A portfolio’s credit loss distribution is a key analytical tool for credit risk management. Once determined, this loss distribution gives a banker a complete forecast of possible portfolio credit losses over the coming year. For example, the mean of the distribution is the expected value of potential credit losses and could be used directly to determine the level of loan loss provisions that should be held for the loan portfolio.
Furthermore, the higher percentiles of the portfolio loss distribution can be used to determine the economic capital necessary for the portfolio. Economic capital is the buffer of reserves banks hold to guard against unexpected loan losses. Economic capital is typically set high enough that unexpected credit losses are very unlikely to exhaust it. For example, a banker could determine the amount of capital necessary to insure the solvency of the portfolio with a 99.97% probability, which roughly corresponds to the annual 0.03% default probability of AA-rated corporate bonds. Furthermore, the loss distribution provides the banker with a diagnostic tool for examining the impact of changes in credit concentrations on the entire portfolio’s potential losses.
This approach to credit risk management has now been explicitly incorporated into the risk-based capital requirements developed by the Basel Committee on Banking Supervision (2001), an international forum for commercial bank regulation.

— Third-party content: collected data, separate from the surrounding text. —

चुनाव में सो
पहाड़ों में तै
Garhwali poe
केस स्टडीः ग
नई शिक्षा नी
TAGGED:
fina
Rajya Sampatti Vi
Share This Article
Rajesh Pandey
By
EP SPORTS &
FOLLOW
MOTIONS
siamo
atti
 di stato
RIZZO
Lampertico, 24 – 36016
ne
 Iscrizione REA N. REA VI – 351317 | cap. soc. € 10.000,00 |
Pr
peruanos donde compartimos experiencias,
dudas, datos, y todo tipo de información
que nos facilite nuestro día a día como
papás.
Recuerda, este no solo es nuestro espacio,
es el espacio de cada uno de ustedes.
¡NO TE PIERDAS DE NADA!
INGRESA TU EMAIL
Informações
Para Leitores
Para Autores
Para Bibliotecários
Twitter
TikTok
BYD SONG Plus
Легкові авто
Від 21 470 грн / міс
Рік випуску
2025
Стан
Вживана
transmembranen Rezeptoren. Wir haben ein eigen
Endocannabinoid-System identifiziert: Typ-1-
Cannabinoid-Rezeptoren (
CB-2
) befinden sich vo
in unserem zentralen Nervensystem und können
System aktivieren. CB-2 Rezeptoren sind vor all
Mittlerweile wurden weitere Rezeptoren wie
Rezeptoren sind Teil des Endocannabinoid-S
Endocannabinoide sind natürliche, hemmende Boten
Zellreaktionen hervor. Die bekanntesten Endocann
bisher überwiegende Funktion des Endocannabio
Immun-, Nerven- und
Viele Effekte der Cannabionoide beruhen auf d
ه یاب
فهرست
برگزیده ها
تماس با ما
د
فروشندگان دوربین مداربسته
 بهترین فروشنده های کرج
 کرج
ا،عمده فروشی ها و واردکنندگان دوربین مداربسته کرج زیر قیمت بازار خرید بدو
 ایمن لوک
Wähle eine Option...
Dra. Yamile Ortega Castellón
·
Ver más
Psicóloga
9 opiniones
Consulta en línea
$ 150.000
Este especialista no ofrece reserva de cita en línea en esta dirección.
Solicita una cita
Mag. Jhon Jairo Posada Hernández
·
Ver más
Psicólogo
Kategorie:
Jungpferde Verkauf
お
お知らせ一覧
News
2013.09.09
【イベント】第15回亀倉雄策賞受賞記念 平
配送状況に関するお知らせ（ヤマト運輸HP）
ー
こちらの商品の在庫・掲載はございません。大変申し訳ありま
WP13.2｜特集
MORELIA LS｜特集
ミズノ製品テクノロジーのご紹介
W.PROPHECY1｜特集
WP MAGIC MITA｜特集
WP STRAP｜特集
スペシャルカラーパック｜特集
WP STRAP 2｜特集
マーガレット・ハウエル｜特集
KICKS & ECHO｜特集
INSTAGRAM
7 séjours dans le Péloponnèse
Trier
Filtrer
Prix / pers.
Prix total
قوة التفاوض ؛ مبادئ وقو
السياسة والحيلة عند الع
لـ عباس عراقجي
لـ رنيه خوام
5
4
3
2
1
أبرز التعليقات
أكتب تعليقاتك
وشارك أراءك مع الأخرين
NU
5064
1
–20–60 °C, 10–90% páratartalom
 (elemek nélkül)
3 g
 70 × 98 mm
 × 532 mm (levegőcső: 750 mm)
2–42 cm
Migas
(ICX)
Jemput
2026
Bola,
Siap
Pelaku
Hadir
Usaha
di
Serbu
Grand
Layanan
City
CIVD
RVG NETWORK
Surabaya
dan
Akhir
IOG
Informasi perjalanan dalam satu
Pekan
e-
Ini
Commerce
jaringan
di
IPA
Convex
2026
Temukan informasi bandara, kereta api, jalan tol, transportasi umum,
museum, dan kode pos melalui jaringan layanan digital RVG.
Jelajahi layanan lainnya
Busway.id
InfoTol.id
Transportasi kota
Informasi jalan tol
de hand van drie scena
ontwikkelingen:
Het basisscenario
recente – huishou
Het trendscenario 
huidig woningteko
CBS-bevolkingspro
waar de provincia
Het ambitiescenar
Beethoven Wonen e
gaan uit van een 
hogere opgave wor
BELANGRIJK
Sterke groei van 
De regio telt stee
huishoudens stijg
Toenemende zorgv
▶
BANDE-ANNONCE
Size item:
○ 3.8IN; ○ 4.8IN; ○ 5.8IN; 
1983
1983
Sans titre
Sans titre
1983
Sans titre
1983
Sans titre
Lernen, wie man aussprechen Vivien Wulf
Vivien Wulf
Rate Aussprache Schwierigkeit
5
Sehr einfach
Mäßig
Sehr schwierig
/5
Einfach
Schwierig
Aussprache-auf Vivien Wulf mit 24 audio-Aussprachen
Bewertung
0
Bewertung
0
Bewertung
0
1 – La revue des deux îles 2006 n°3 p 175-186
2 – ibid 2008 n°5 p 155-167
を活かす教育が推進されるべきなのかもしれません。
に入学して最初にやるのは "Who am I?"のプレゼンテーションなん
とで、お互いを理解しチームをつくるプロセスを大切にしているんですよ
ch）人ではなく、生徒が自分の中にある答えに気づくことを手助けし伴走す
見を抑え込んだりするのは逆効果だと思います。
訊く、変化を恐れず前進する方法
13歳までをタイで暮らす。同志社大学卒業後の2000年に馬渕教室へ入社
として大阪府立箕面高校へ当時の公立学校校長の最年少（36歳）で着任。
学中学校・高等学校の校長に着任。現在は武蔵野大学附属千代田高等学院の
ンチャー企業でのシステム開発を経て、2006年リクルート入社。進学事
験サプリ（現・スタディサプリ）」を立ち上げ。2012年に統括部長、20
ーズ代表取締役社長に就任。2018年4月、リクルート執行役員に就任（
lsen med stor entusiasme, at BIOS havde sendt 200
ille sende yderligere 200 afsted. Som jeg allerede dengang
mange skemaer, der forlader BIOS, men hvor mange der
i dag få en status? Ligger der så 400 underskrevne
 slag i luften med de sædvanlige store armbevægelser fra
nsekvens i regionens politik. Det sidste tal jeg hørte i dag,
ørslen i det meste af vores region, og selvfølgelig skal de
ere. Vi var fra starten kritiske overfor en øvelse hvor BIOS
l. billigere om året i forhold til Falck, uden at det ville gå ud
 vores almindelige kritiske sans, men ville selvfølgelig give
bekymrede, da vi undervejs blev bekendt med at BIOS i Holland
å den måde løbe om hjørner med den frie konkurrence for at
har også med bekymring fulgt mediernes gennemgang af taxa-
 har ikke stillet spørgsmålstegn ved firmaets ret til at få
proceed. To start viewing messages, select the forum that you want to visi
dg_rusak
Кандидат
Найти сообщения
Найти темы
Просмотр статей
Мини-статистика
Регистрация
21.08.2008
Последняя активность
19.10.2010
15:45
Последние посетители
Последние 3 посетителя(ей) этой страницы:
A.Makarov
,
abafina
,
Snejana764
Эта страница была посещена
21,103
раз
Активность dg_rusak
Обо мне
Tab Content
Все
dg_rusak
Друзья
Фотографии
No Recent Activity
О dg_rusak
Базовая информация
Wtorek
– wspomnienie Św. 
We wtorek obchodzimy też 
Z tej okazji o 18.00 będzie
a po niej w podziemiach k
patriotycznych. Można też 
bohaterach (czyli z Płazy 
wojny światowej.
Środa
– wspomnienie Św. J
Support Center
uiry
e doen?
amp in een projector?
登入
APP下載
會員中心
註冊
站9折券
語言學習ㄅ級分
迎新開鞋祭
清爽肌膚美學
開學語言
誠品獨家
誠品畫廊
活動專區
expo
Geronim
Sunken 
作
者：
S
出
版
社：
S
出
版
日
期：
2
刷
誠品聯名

Under the Committee’s recently proposed revisions to the 1988 Basel Capital Accord, national bank supervisors would permit banks that have met certain supervisory criteria to use their own internal models to determine certain inputs to their regulatory capital requirements. However, the new guidelines will not permit banks to set their capital requirements solely on the basis of their own credit risk models.
The field of credit risk modeling for commercial loans is still developing, but its core principles have been readily accepted by banks and their supervisors. The next few years of industry practice will be crucial in developing key aspects of the estimation and calibration of the model parameters. (For a thorough survey of the issues, see Hirtle, et al. (2001).) Resolution of these issues is needed before supervisors and model users can be completely confident with the models’ outcomes. However, as banks gain additional modeling experience and more observations on changes in corporate credit quality, credit risk models should become an integral element of all banks’ risk measurement and management systems.
Jose A. Lopez
Basel Committee on Banking Supervision. 2001. “Overview of the New Basel Capital Accord.” http://www.bis.org/publ/bcbsca02.pdf (accessed April 16, 2001).
Hirtle, B.J., M. Levonian, M. Saidenberg, S. Walter, and D. Wright. 2001. “Using Credit Risk Models for Regulatory Capital: Issues and Options.” Federal Reserve Bank of New York Economic Policy Review 7, pp. 19-36.
Treacy, W.F., and M. Carey. 1998. “Credit Risk Rating at Large U.S. Banks.” Federal Reserve Bulletin 84, pp. 897-921.